Insights
Insights in TokenVue show live operational signals from your workspace's LLM gateway traffic.
The Insights page combines TokenVue usage logs with public model market data so teams can understand request volume, token usage, latency, failures, guardrail activity, provider performance, and estimated model cost.

What Insights Shows
Insights helps teams understand how their LLM traffic is performing.
You can use it to review:
- Total requests
- Total tokens processed
- Estimated spend
- P95 latency
- Model traffic share
- Provider performance
- Guardrail blocks
- Service-level hotspots
- Idle LLM routes
- Public model pricing and context data
Data Sources
TokenVue Insights uses two main data sources:
| Source | Description |
|---|---|
| Workspace usage logs | Live request, token, latency, provider, model, status, and guardrail data from TokenVue traffic. |
| Public model market data | Public pricing and context information used to estimate spend and compare active models. |
If public market data is unavailable, local workspace insights still work, but pricing and context comparisons may be reduced.
Time Windows
Insights can be filtered by time window.
Available views include:
- 24H
- 7D
- 30D
- All
This helps teams compare recent activity against longer-term usage patterns.
Generated Insights
TokenVue generates operational insight cards from live gateway activity.
These cards can highlight:
- Latency hotspots
- Failure-heavy services
- Models driving the largest estimated spend
- Guardrail block patterns
- Idle configured routes
- Models that may be over-provisioned for current prompt sizes

Provider Performance
The Provider Performance table shows how each provider is behaving in the selected time window.
It includes:
- Request count
- Success rate
- P95 latency
- Total tokens
- Estimated spend
This helps teams compare providers by reliability, speed, cost, and usage.
Market-Matched Active Models
TokenVue can match active workspace models against public model catalog data.
When a match is available, Insights can show:
- Context length
- Input cost per 1K tokens
- Output cost per 1K tokens
- P95 latency
- Estimated spend
This helps teams understand whether current model choices are cost-effective for actual usage.
Service Hotspots
Service Hotspots show key-level pressure across virtual keys.

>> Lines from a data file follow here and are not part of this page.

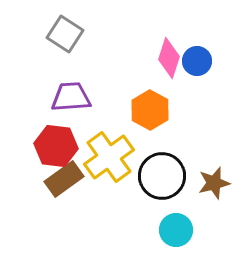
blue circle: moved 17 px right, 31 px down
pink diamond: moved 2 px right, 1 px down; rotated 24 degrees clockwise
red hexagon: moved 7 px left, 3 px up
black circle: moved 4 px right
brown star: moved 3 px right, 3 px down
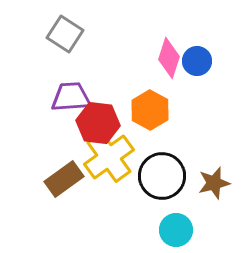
red hexagon: moved 42 px right, 23 px up
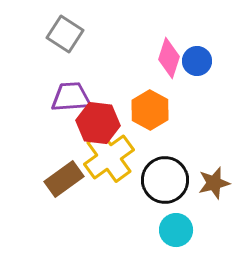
black circle: moved 3 px right, 4 px down
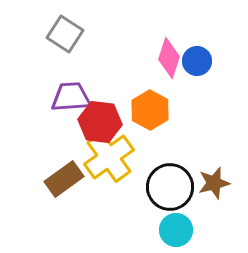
red hexagon: moved 2 px right, 1 px up
black circle: moved 5 px right, 7 px down
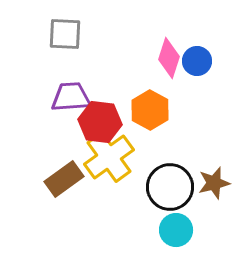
gray square: rotated 30 degrees counterclockwise
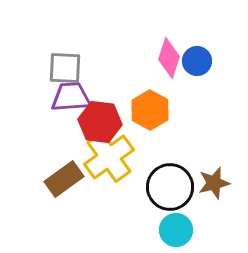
gray square: moved 34 px down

This view helps identify which services or workloads are responsible for the most traffic, cost, failures, blocks, or latency.
It includes:
- Virtual key
- Model
- Request count
- Input tokens
- Output tokens
- Total tokens
- Estimated cost
- Failures
- Blocked requests
- P95 latency
- Last seen time

Guardrail Breakdown
The Guardrail Breakdown section shows blocked requests grouped by detected guardrail signature.
Examples include:
- Hard Budget Cap
- PII Scrubbing
- Toxicity Filter
- Injection Detection
- Keywords
- Gateway Block
This helps teams understand which protections are being triggered most often.
Idle LLM Routes
Idle LLM Routes show configured provider/model routes that have no traffic in the selected time window.
This is useful for cleanup, cost reviews, and checking whether expected routes are actually being used.
Best Practices
- Review Insights after connecting production traffic.

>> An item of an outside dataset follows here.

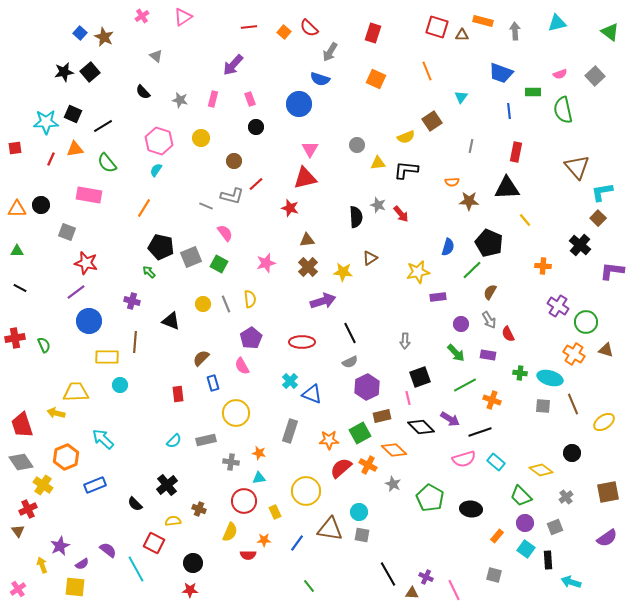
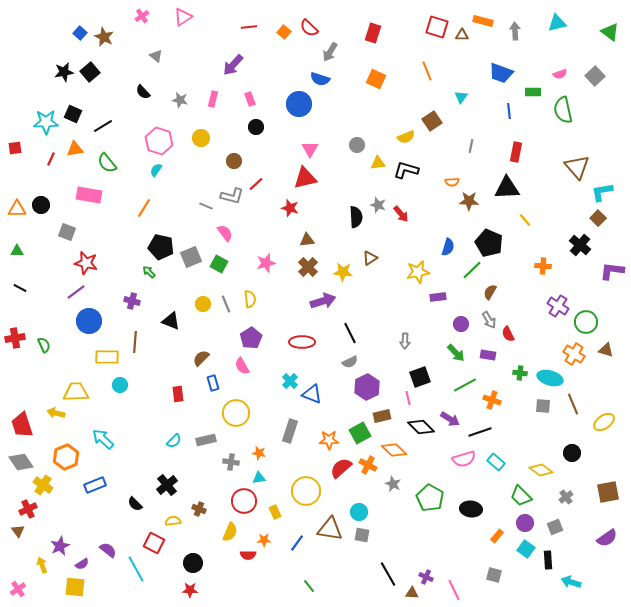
black L-shape at (406, 170): rotated 10 degrees clockwise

- Use time windows to compare short-term issues with longer-term trends.
- Watch P95 latency instead of only average latency.
- Check Service Hotspots to find noisy or expensive virtual keys.
- Use Guardrail Breakdown to tune workspace policy.
- Review idle routes regularly to remove unused configurations.
- Compare estimated spend against provider billing for validation.
In Short
Insights is the analytics layer of TokenVue.
It helps teams understand how LLM traffic behaves across virtual keys, models, providers, costs, latency, failures, and guardrail activity.